With the high school accolades Josh McRoberts brought to Durham, N.C., as well as the lofty pro expectations that follow him wherever he goes, he realizes he lives under a microscope.

By EDUARDO A. ENCINA
Published February 25, 2007


With the high school accolades Josh McRoberts brought to Durham, N.C., as well as the lofty pro expectations that follow him wherever he goes, he realizes he lives under a microscope.

Add the title co-captain, and McRoberts knows Duke fans are watching and waiting, expecting one day soon the sophomore will morph into the next Christian Laettner or Shane Battier, the type of players they are used to seeing emerge and carry their team to postseason glory.

He is the natural choice, a 6-foot-10, 230-pound power forward gifted with the ball-handling ability and court vision of a point guard. But his inadequacies also are natural: the emotional and mental lapses expected of a 19-year-old.

"Leadership is not an easy thing," coach Mike Krzyzewski said. "Just because you name a kid captain doesn't mean that kid's going to be a leader, especially when he's a sophomore. But Josh's game lends itself, he's a really good defender, he doesn't have to get a lot of points, to be more like a team guy. He's our best player, but he's also a team guy and that helps him in the leadership position because he's one of the boys all the time."

The No. 18 Blue Devils 21-7, 8-6 ACC field their youngest team since World War II, with a starting group that includes two sophomores and two freshmen. According to the RPI, or ratings percentage index, Duke plays the fourth-toughest schedule in the nation, which has tested the mettle of the young group.

But if the Blue Devils are going to make a run in next month's conference tournament in Tampa and the NCAA Tournament, a leader must emerge.

"As long as we keep winning games, I don't care if I'm the star," McRoberts said after a Jan. 20 win at N.C. State. "I don't think we need one star player. As long as we win games, I'll be happy. ...

"Everybody has to step up and play well for us to win. That's the part that's fun. As we're winning, we're growing up as a team."
● ● ● ● ●
__Set problem 1__.
In the article about Josh McRoberts, translate this sentence into Spanish: "But if the Blue Devils are going to make a run in next month's conference tournament in Tampa and the NCAA Tournament, a leader must emerge."
__Set problem 2__.
Extend the article about Josh McRoberts past its final quoted sentence, keeping its news-reporting style.
● ● ● ● ●
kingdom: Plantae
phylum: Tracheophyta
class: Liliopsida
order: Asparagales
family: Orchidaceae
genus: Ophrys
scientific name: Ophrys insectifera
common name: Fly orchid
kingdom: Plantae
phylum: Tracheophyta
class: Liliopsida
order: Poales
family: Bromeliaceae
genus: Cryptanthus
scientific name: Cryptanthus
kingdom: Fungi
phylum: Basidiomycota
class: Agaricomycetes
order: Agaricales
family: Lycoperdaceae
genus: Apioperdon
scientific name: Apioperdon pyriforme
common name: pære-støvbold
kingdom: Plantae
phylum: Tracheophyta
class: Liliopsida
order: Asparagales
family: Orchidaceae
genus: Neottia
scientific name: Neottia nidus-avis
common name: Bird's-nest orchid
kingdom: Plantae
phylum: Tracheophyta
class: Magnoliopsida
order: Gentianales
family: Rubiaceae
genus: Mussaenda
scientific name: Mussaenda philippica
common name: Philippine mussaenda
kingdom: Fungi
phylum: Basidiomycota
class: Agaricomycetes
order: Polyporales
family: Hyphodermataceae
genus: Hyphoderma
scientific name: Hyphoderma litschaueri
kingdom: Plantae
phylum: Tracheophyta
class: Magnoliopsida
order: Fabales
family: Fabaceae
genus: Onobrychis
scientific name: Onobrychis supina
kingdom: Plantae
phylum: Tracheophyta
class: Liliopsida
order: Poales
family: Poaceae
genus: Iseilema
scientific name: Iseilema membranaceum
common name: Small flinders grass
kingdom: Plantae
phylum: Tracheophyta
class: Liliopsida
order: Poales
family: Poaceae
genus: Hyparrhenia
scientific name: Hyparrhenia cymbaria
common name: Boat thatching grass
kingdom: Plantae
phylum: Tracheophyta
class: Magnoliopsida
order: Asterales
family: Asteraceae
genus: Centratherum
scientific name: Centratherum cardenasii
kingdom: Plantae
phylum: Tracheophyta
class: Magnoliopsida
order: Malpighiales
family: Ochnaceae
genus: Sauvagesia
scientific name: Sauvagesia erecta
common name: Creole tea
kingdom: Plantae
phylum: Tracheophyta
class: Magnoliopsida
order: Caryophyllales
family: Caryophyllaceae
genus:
● ● ● ● ●
__Task output 1__.
Pero si los Blue Devils van a hacer una buena campaña en el torneo de la conferencia del próximo mes en Tampa y en el Torneo de la NCAA, debe surgir un líder.

__Task output 2__.
The Carmel, Ind., native ranks in the conference's top 10 in rebounds, blocks, minutes, field-goal percentage and defensive rebounds and is No. 21 in scoring at 13.4 a game.

"I saw him in high school and know what kind of player he was," Boston College coach Al Skinner said. "What he did last year, he just fit into a role they needed and this year, they needed him to do more and he's very capable of it: a player with his size, his flexibility, his ability to pass the ball, his ability to make the perimeter shot, make post moves. They didn't need all of that last year. Now this team needs more than that from him and he's stepping up."

After last season, which ended in the Sweet 16 for the fourth time in the past five seasons and saw McRoberts playing fewer minutes behind Shelden Williams, he tested the NBA draft but decided to return because he wanted to help Duke to a national title.

Less than two years ago, McRoberts was the MVP of the McDonald's All-American Game and the winner of the prestigious Morgan Wootten Award for the nation's best high school player. He was a Parade All-American. Even then, there were whispers the NBA wasn't far away.

"I know that last year I was in a different role, where if I didn't come out and have my best game, then someone else off the bench would come in and try to pick me up," McRoberts, who turns 20 Wednesday, said.

"This year I know that everybody's counting on me, maybe just to score points or do all these things in the game, but I know everybody's counting on me to give my best every night."